---------- MATERIAL PROVIDED

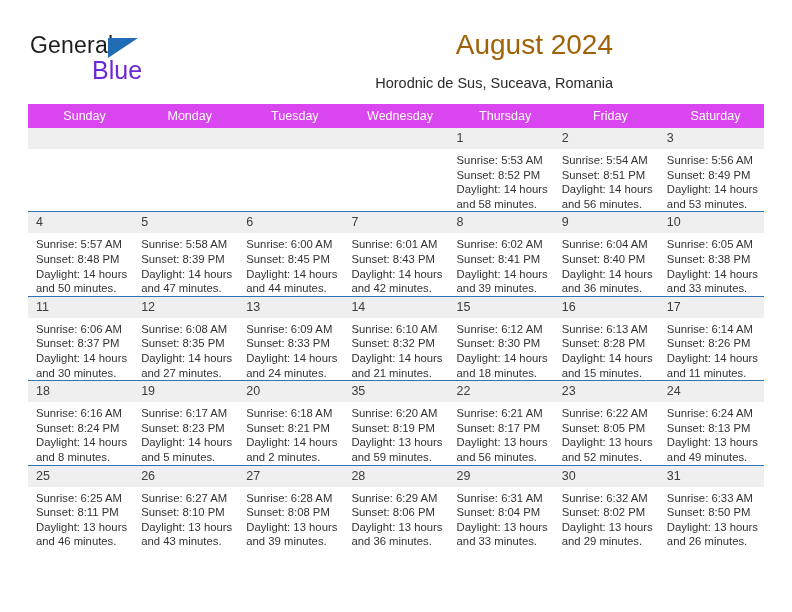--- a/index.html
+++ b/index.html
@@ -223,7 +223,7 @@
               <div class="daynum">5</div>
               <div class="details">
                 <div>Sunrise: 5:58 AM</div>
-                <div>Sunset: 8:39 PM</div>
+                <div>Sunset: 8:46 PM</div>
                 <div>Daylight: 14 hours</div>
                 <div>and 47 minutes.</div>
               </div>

--------------------

PROBLEM DESCRIPTION – Where a line above contains the word "class", copy that line.

ANSWER BOX –
               <div class="daynum">5</div>
               <div class="details">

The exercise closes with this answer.